The chances of interest rates getting any lower are very slim, following a recent surge in the housing sector and improved confidence in the Australian economy.
Eight out of 12 economists surveyed by AAP say the Reserve Bank of Australia won’t reduce the cash rate in the foreseeable future, and most say it will raise it in late 2014 or early 2015.
A Melbourne Cup day cash rate cut is a non-starter for all of the those surveyed.
But four forecast a reduction in the first half of next year.
The RBA has slashed the cash rate by two per cent to a record low of 2.5 per cent in a series of reductions over the past two years.
HSBC chief economist Paul Bloxham says he thinks improved business and consumer confidence, as well as strong rises in house prices means the RBA has finished its rate cutting cycle.
“The RBA is unlikely to deliver any more rate cuts for fear of over inflating the housing market,” he said.

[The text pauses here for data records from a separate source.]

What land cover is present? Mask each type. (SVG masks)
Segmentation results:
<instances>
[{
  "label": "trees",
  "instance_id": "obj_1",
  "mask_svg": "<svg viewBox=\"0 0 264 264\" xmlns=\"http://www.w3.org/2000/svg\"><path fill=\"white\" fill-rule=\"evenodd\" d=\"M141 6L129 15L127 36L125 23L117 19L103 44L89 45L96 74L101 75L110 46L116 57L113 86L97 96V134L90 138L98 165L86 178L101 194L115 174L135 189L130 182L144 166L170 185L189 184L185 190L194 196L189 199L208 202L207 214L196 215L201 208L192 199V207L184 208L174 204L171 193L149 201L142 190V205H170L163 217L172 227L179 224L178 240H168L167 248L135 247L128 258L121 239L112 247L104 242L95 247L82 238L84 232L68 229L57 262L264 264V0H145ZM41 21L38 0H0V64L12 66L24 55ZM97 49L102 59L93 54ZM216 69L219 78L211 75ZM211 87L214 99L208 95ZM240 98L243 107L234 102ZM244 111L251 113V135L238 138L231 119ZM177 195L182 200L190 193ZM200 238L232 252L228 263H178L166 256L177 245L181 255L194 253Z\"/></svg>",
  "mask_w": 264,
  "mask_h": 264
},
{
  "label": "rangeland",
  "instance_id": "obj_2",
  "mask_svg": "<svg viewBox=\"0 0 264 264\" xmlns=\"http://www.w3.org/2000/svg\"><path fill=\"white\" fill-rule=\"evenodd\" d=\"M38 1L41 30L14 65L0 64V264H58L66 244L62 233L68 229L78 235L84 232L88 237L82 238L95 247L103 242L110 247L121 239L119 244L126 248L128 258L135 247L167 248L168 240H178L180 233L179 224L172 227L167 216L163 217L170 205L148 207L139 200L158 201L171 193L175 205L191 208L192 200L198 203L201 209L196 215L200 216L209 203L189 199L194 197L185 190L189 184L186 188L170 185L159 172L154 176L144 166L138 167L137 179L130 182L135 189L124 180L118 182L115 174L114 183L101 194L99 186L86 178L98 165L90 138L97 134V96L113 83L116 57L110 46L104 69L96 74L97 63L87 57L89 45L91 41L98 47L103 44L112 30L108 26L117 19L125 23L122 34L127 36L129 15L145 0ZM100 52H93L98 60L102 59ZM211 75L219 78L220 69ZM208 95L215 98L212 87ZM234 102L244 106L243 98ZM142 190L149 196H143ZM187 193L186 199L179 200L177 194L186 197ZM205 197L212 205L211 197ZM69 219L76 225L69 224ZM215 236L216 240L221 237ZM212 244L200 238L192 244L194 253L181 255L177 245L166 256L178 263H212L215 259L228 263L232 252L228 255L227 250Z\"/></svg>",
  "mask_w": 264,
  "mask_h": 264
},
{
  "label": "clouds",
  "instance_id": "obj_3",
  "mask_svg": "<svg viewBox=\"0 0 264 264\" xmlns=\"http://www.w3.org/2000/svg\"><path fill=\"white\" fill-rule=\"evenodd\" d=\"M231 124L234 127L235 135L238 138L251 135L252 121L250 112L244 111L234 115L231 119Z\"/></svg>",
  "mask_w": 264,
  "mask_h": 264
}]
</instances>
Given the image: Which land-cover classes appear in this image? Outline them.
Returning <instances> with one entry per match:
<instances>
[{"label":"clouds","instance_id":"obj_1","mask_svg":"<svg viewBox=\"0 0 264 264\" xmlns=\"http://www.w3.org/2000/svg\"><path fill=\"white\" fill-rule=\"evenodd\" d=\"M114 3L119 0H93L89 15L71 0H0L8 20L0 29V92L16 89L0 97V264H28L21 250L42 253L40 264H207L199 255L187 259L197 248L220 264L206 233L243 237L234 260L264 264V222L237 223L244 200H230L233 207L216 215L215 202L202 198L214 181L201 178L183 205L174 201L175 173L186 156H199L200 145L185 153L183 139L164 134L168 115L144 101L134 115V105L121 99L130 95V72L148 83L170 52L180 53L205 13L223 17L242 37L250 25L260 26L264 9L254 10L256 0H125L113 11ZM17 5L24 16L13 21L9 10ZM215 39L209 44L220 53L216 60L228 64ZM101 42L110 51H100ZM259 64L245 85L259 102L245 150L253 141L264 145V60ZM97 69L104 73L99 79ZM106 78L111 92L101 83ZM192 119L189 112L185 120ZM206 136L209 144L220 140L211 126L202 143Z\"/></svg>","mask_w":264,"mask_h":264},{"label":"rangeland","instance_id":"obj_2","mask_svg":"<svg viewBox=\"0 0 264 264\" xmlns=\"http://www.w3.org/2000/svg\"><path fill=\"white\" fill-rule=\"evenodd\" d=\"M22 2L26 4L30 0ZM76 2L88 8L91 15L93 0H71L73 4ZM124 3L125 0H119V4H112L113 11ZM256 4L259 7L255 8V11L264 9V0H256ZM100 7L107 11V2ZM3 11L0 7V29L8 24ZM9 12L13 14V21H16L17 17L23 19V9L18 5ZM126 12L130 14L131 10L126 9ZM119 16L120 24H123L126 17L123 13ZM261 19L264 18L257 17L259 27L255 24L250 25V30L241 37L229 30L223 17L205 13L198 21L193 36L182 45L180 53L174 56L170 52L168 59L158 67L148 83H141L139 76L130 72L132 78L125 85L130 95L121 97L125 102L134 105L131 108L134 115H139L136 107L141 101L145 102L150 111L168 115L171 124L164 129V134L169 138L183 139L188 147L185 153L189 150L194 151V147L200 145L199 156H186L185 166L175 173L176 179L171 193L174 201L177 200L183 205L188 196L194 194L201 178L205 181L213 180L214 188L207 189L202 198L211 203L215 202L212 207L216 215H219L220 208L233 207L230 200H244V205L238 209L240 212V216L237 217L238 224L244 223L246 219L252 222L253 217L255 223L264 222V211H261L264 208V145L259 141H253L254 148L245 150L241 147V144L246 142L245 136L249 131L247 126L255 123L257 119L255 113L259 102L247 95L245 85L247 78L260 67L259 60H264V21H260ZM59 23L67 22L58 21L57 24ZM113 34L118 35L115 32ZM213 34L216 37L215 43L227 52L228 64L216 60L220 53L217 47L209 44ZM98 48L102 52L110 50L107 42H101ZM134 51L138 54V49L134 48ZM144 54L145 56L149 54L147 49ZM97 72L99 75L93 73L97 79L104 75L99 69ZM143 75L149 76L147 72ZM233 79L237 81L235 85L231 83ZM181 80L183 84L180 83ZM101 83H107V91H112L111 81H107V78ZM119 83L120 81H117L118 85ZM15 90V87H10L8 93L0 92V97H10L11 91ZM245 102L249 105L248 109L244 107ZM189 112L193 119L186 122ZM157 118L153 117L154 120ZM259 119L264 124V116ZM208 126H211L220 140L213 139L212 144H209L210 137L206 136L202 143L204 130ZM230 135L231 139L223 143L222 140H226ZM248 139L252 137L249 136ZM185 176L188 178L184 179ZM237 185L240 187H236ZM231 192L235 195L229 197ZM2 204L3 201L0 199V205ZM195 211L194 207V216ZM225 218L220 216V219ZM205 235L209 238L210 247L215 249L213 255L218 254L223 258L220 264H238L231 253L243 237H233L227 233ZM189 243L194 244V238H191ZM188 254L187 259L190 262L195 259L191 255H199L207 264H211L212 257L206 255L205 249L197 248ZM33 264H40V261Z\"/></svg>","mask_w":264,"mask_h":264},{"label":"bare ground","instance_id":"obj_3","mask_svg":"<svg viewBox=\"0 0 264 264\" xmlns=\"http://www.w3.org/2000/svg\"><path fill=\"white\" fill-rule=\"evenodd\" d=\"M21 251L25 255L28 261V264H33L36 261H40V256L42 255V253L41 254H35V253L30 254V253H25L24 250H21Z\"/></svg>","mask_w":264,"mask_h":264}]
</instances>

“Housing price growth has risen and timely auction market data suggest these trends have continued in recent weekends, despite a pickup in supply on the market.
“The upswing in the housing construction cycle also appears to be accelerating, with building approvals for new construction rising in September to their highest level since 2010.”
Mr Bloxham said the rebalancing of the Australian economy away from one dominated by investment in mining and resources seems to be going well.
“It appears to be broadening beyond just a pickup in the housing sector,” he said.
The RBA November board meeting is the first one after the release of very low September quarter inflation figures on October 23.
Melbourne Cup Day has been a popular day for cash rate cuts because it closely follows the inflation figures but Commonwealth Bank economist Diana Mousina says there will be other factors at work besides low inflation.
“The case for further rate cuts is far from compelling,” she said.
“There are clear signs that the non-mining economy is picking up at a time when the threat of a mining capital expenditure pothole appears less threatening.
“The Australian dollar is trading at a lower range and is expected to depreciate further.”
Westpac is the only institution predicting two more rate cuts, both by a quarter of a percentage point in February and May.
Senior economist Matthew Hassan said the reductions would be needed because, he expects, the local rise in confidence will be short lived and investment in the non-mining parts of the economy will remain weak.
“Global conditions are expected to continue to disappoint. That, coupled with weakness domestically, coupled with a softening in consumer sentiment and business confidence and a weak labour market will see the bank move again,” he said.